Identifying content-defining keys in URL query strings

I'm (kind of) crawling URLs, many of them identifying the content using query strings, e.g., YouTube videos. Often only a small subset of keys used in the query string are used to identify the content, sometimes the whole query string is not important at all. For example, in most YouTube URLs, query string key v specifies the video, while hd, if present and set to 1, plays the same video in HD.

I now like to find out which of the key in the query string are indeed important for the content. For this, I currently compare the page corresponding to a original URL (e.g., http://www.youtube.com/watch?v=kA0pkemJxMc&hd=1) to the pages I receive if I remove each individual query string key step by step (http://www.youtube.com/watch?v=kA0pkemJxMc and http://www.youtube.com/watch?hd=1). If the pages are the same, I argue that the key was not important.

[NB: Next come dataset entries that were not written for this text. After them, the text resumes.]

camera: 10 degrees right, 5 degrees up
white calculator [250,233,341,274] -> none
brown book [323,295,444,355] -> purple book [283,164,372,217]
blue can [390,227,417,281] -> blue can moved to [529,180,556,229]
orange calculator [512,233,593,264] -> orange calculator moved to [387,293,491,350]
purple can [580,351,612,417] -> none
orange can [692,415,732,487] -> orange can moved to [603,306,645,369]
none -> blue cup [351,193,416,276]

With that the question is, when are two pages the same? For the time being I test two things: (a) If the title of the pages differ, I assume the pages differ. It's often good enough, but I already stumbled over various websites that always use the same generic title. (b) I extract the visible text for both pages and calculate the top-k most frequent words. If these two sets differ, I assume the pages differ. Works also not that bad, but many pages contain dynamic content (e.g., latest tweets of Facebook messages in a sidebar DIV or something), thus effecting the set of most frequent words.

I guess that there's no 100% fool-proof way to determine the important, i.e., content-defining (maybe this is even open for interpretation), query string keys. However, I wonder how I could improve my mechanism.

Solution

Christian, you have an interesting problem! :-)

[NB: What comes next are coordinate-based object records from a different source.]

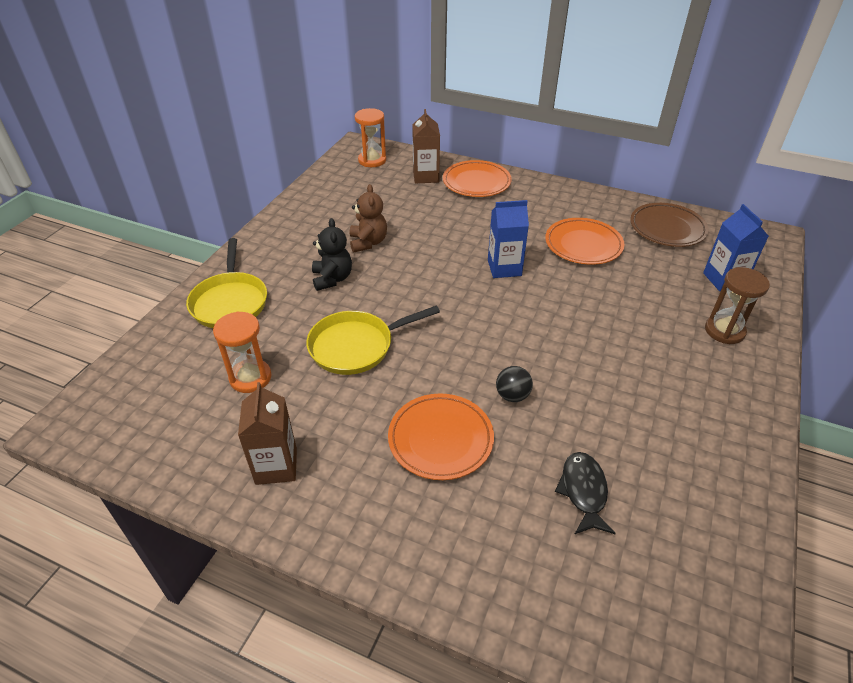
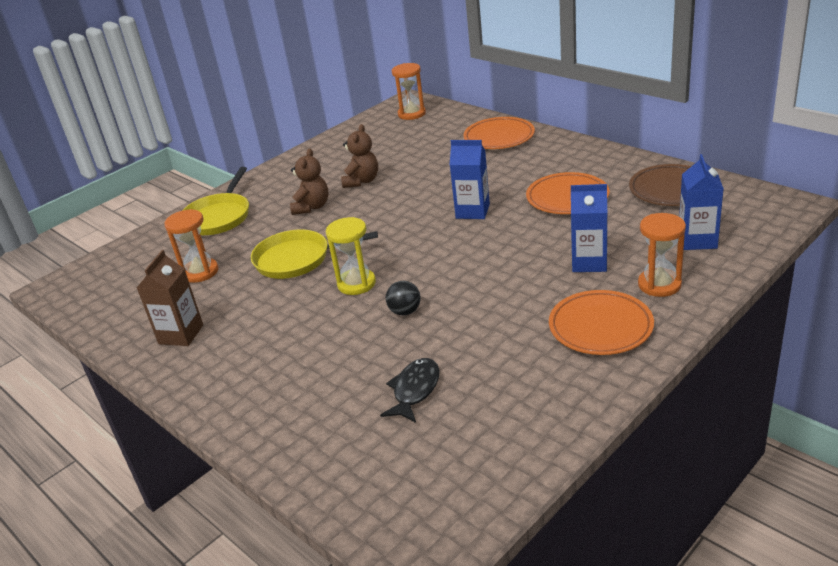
camera: 25 degrees right, 10 degrees down
black teddy bear [312,218,352,291] -> brown teddy bear [290,148,329,215]
orange plate [388,393,494,480] -> orange plate moved to [549,290,654,355]
brown carton [412,109,440,184] -> none
brown hourglass [705,267,770,344] -> orange hourglass [638,213,686,297]
none -> yellow hourglass [326,217,376,295]
none -> blue carton [571,184,607,272]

You could use the Canonical-Tag as an additional hint. If it is used on the website you are testing AND if it is correctly implemented (which you may check manually before, per page). At first: you would check its target location on the “original URL”. Second step: any page that is returned after skipping some parameters and still pointing to the same canonical URL has probably the same main content.

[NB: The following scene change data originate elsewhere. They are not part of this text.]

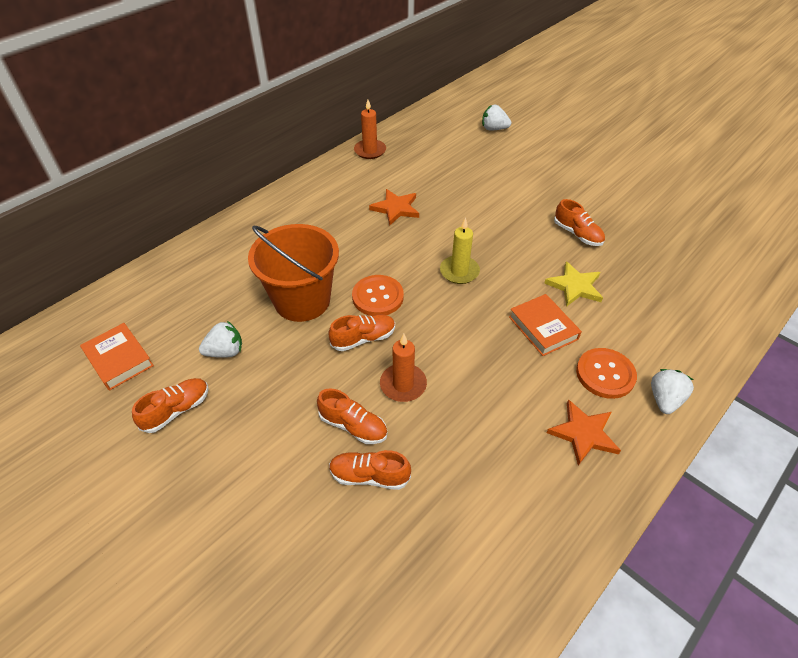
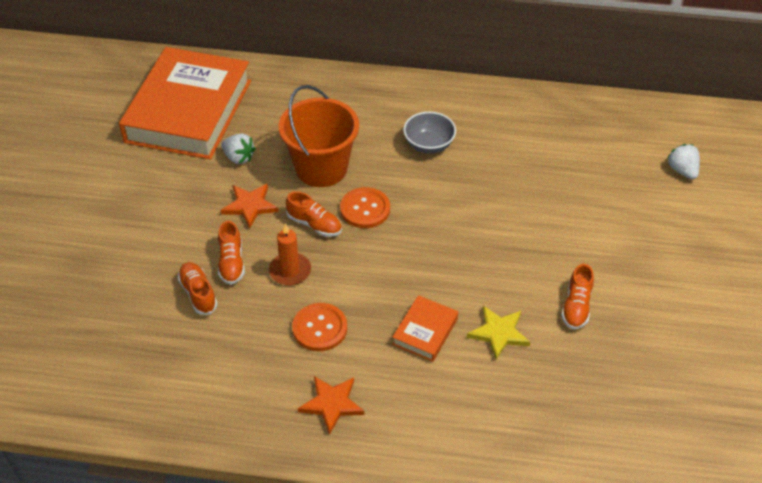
camera: 55 degrees right, 0 degrees up
orange book [80,323,154,391] -> orange book [119,47,251,160], size x2.41
orange shoe [132,378,209,433] -> none
orange candle [354,100,386,159] -> none
orange star [369,189,419,226] -> orange star moved to [221,184,279,229]
yellow candle [440,217,480,284] -> none
orange button [576,348,637,399] -> orange button moved to [292,303,347,351]
white strawberry [651,369,694,414] -> none
none -> grey bowl [403,112,456,154]

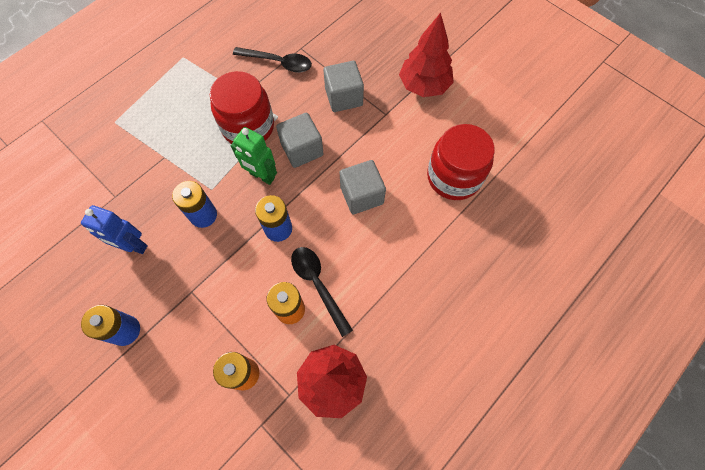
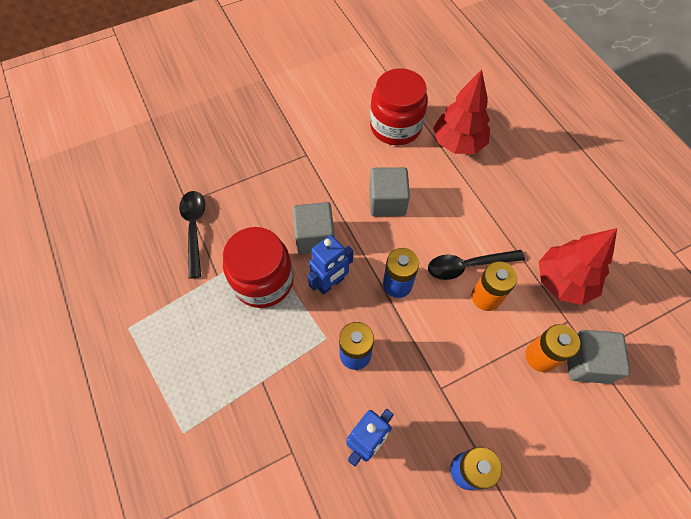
camera: 70 degrees left, 5 degrees down
green robot [231,127,277,185] -> blue robot [307,235,353,295]
black spoon [233,47,312,73] -> black spoon turned 45 degrees counterclockwise [179,191,205,279]
grey cube [324,61,364,112] -> grey cube moved to [567,330,630,384]
red tree [399,13,454,97] -> red tree moved to [433,70,490,154]

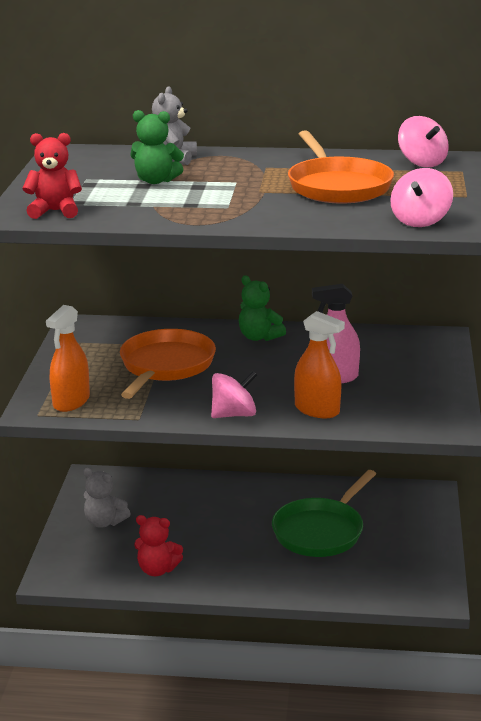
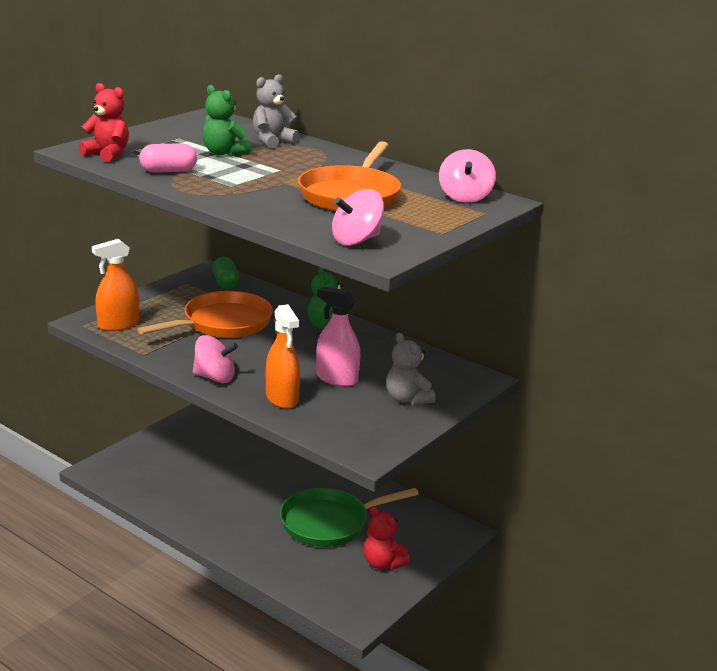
camera: 30 degrees right, 0 degrees up
grey teddy bear [83,468,130,528] -> grey teddy bear moved to [386,333,435,405]
red teddy bear [134,515,183,576] -> red teddy bear moved to [364,506,410,570]
none -> pink capsule [139,143,197,173]
none -> green capsule [212,257,239,289]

An additional idea: You already working with term frequency arrays. In my experience you could use something like the levenshtein distance on the top X elements of that arrays to get a softer score on how similar the two documents are. You could define (after some experiments) a threshold of similar enough / not similar enough (or even per page, depending on your exact goal).

[EDIT]

Well, it may not so simple to implement (that depends on your programming skills an experiences) but after reflecting for a while I think you will get the best results if you check the document similarity with help of the term vector model. You could even improve on that if you include HTML-tags to the vectors (in your setting you want to test for the similarity of the whole documents).